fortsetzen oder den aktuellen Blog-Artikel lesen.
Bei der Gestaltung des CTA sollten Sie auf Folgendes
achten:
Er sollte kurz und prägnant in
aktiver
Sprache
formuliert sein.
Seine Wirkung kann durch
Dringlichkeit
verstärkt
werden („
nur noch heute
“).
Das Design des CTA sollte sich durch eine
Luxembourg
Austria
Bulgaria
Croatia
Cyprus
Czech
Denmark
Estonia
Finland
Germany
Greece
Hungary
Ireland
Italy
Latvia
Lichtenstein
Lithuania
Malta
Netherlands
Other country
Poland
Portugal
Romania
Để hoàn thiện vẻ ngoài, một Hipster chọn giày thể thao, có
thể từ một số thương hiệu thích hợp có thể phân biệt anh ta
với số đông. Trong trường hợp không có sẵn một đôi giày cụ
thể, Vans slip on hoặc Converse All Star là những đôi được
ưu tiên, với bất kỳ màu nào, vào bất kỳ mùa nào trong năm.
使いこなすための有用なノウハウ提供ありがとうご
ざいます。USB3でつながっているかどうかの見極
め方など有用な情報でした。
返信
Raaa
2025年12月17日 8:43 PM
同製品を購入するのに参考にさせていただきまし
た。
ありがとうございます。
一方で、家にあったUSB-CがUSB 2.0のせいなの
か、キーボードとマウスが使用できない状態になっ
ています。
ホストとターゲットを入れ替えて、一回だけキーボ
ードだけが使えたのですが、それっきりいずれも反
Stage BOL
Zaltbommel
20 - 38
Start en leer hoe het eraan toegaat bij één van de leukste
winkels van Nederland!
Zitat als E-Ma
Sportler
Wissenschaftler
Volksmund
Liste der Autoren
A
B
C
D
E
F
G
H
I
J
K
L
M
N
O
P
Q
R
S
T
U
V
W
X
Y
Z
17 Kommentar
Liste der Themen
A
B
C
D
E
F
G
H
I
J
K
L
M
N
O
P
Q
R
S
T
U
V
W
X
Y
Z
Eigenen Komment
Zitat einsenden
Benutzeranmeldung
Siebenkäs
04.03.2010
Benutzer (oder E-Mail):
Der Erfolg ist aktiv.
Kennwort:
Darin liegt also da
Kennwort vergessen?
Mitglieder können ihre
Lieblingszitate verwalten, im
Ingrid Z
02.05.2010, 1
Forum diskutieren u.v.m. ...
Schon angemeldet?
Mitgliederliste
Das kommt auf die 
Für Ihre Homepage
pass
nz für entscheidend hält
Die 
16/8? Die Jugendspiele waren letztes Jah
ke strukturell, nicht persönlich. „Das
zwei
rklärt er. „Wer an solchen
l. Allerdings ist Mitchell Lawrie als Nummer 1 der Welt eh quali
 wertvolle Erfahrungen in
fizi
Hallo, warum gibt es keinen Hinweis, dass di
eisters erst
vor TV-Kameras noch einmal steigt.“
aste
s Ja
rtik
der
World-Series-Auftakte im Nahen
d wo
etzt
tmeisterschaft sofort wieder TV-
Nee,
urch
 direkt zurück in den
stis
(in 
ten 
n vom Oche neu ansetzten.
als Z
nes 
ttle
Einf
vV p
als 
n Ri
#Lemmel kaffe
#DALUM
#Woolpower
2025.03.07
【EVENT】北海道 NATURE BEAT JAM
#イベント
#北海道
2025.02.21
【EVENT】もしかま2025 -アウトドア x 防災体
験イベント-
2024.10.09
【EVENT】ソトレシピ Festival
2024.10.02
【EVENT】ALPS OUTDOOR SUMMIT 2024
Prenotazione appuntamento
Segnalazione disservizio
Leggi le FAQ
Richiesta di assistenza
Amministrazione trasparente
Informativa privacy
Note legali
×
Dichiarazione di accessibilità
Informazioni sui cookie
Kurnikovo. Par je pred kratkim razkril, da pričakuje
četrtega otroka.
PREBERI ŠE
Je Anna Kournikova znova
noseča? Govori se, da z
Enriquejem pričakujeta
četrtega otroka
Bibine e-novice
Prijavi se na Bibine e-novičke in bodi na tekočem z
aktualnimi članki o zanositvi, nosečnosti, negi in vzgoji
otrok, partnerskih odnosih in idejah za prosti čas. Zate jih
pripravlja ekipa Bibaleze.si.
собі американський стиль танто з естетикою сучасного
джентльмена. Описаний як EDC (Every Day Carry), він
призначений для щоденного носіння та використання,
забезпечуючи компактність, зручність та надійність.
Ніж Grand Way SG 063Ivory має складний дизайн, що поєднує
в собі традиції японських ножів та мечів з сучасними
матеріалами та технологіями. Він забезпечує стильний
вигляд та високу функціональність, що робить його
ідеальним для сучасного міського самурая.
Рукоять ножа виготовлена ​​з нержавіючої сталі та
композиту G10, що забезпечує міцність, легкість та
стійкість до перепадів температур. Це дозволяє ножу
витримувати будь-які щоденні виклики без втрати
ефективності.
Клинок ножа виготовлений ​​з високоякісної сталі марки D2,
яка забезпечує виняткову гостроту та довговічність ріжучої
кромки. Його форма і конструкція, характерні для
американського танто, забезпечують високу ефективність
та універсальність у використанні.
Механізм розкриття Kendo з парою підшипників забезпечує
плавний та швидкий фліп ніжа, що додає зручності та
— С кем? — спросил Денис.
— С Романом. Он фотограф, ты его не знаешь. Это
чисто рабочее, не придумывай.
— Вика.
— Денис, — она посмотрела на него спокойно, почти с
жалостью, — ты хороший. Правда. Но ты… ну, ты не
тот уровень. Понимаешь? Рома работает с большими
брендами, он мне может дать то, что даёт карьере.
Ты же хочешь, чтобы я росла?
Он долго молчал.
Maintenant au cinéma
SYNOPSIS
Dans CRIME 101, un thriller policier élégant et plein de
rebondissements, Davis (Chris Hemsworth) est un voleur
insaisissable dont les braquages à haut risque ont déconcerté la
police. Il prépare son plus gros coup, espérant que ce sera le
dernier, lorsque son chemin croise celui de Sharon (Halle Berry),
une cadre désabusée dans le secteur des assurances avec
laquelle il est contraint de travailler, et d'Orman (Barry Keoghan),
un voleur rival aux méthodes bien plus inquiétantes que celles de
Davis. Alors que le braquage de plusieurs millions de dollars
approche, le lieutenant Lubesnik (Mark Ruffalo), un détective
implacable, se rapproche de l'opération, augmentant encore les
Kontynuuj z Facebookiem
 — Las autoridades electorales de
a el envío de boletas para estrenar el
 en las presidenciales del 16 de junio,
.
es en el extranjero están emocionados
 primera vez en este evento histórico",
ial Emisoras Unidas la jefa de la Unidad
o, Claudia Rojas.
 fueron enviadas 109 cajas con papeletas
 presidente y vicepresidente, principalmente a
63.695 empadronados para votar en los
*-*-*
An exact reproduction of all the entries above is the expected answer.

fortsetzen oder den aktuellen Blog-Artikel lesen.
Bei der Gestaltung des CTA sollten Sie auf Folgendes
achten:
Er sollte kurz und prägnant in
aktiver
Sprache
formuliert sein.
Seine Wirkung kann durch
Dringlichkeit
verstärkt
werden („
nur noch heute
“).
Das Design des CTA sollte sich durch eine
Luxembourg
Austria
Bulgaria
Croatia
Cyprus
Czech
Denmark
Estonia
Finland
Germany
Greece
Hungary
Ireland
Italy
Latvia
Lichtenstein
Lithuania
Malta
Netherlands
Other country
Poland
Portugal
Romania
Để hoàn thiện vẻ ngoài, một Hipster chọn giày thể thao, có
thể từ một số thương hiệu thích hợp có thể phân biệt anh ta
với số đông. Trong trường hợp không có sẵn một đôi giày cụ
thể, Vans slip on hoặc Converse All Star là những đôi được
ưu tiên, với bất kỳ màu nào, vào bất kỳ mùa nào trong năm.
使いこなすための有用なノウハウ提供ありがとうご
ざいます。USB3でつながっているかどうかの見極
め方など有用な情報でした。
返信
Raaa
2025年12月17日 8:43 PM
同製品を購入するのに参考にさせていただきまし
た。
ありがとうございます。
一方で、家にあったUSB-CがUSB 2.0のせいなの
か、キーボードとマウスが使用できない状態になっ
ています。
ホストとターゲットを入れ替えて、一回だけキーボ
ードだけが使えたのですが、それっきりいずれも反
Stage BOL
Zaltbommel
20 - 38
Start en leer hoe het eraan toegaat bij één van de leukste
winkels van Nederland!
Zitat als E-Ma
Sportler
Wissenschaftler
Volksmund
Liste der Autoren
A
B
C
D
E
F
G
H
I
J
K
L
M
N
O
P
Q
R
S
T
U
V
W
X
Y
Z
17 Kommentar
Liste der Themen
A
B
C
D
E
F
G
H
I
J
K
L
M
N
O
P
Q
R
S
T
U
V
W
X
Y
Z
Eigenen Komment
Zitat einsenden
Benutzeranmeldung
Siebenkäs
04.03.2010
Benutzer (oder E-Mail):
Der Erfolg ist aktiv.
Kennwort:
Darin liegt also da
Kennwort vergessen?
Mitglieder können ihre
Lieblingszitate verwalten, im
Ingrid Z
02.05.2010, 1
Forum diskutieren u.v.m. ...
Schon angemeldet?
Mitgliederliste
Das kommt auf die 
Für Ihre Homepage
pass
nz für entscheidend hält
Die 
16/8? Die Jugendspiele waren letztes Jah
ke strukturell, nicht persönlich. „Das
zwei
rklärt er. „Wer an solchen
l. Allerdings ist Mitchell Lawrie als Nummer 1 der Welt eh quali
 wertvolle Erfahrungen in
fizi
Hallo, warum gibt es keinen Hinweis, dass di
eisters erst
vor TV-Kameras noch einmal steigt.“
aste
s Ja
rtik
der
World-Series-Auftakte im Nahen
d wo
etzt
tmeisterschaft sofort wieder TV-
Nee,
urch
 direkt zurück in den
stis
(in 
ten 
n vom Oche neu ansetzten.
als Z
nes 
ttle
Einf
vV p
als 
n Ri
#Lemmel kaffe
#DALUM
#Woolpower
2025.03.07
【EVENT】北海道 NATURE BEAT JAM
#イベント
#北海道
2025.02.21
【EVENT】もしかま2025 -アウトドア x 防災体
験イベント-
2024.10.09
【EVENT】ソトレシピ Festival
2024.10.02
【EVENT】ALPS OUTDOOR SUMMIT 2024
Prenotazione appuntamento
Segnalazione disservizio
Leggi le FAQ
Richiesta di assistenza
Amministrazione trasparente
Informativa privacy
Note legali
×
Dichiarazione di accessibilità
Informazioni sui cookie
Kurnikovo. Par je pred kratkim razkril, da pričakuje
četrtega otroka.
PREBERI ŠE
Je Anna Kournikova znova
noseča? Govori se, da z
Enriquejem pričakujeta
četrtega otroka
Bibine e-novice
Prijavi se na Bibine e-novičke in bodi na tekočem z
aktualnimi članki o zanositvi, nosečnosti, negi in vzgoji
otrok, partnerskih odnosih in idejah za prosti čas. Zate jih
pripravlja ekipa Bibaleze.si.
собі американський стиль танто з естетикою сучасного
джентльмена. Описаний як EDC (Every Day Carry), він
призначений для щоденного носіння та використання,
забезпечуючи компактність, зручність та надійність.
Ніж Grand Way SG 063Ivory має складний дизайн, що поєднує
в собі традиції японських ножів та мечів з сучасними
матеріалами та технологіями. Він забезпечує стильний
вигляд та високу функціональність, що робить його
ідеальним для сучасного міського самурая.
Рукоять ножа виготовлена ​​з нержавіючої сталі та
композиту G10, що забезпечує міцність, легкість та
стійкість до перепадів температур. Це дозволяє ножу
витримувати будь-які щоденні виклики без втрати
ефективності.
Клинок ножа виготовлений ​​з високоякісної сталі марки D2,
яка забезпечує виняткову гостроту та довговічність ріжучої
кромки. Його форма і конструкція, характерні для
американського танто, забезпечують високу ефективність
та універсальність у використанні.
Механізм розкриття Kendo з парою підшипників забезпечує
плавний та швидкий фліп ніжа, що додає зручності та
— С кем? — спросил Денис.
— С Романом. Он фотограф, ты его не знаешь. Это
чисто рабочее, не придумывай.
— Вика.
— Денис, — она посмотрела на него спокойно, почти с
жалостью, — ты хороший. Правда. Но ты… ну, ты не
тот уровень. Понимаешь? Рома работает с большими
брендами, он мне может дать то, что даёт карьере.
Ты же хочешь, чтобы я росла?
Он долго молчал.
Maintenant au cinéma
SYNOPSIS
Dans CRIME 101, un thriller policier élégant et plein de
rebondissements, Davis (Chris Hemsworth) est un voleur
insaisissable dont les braquages à haut risque ont déconcerté la
police. Il prépare son plus gros coup, espérant que ce sera le
dernier, lorsque son chemin croise celui de Sharon (Halle Berry),
une cadre désabusée dans le secteur des assurances avec
laquelle il est contraint de travailler, et d'Orman (Barry Keoghan),
un voleur rival aux méthodes bien plus inquiétantes que celles de
Davis. Alors que le braquage de plusieurs millions de dollars
approche, le lieutenant Lubesnik (Mark Ruffalo), un détective
implacable, se rapproche de l'opération, augmentant encore les
Kontynuuj z Facebookiem
 — Las autoridades electorales de
a el envío de boletas para estrenar el
 en las presidenciales del 16 de junio,
.
es en el extranjero están emocionados
 primera vez en este evento histórico",
ial Emisoras Unidas la jefa de la Unidad
o, Claudia Rojas.
 fueron enviadas 109 cajas con papeletas
 presidente y vicepresidente, principalmente a
63.695 empadronados para votar en los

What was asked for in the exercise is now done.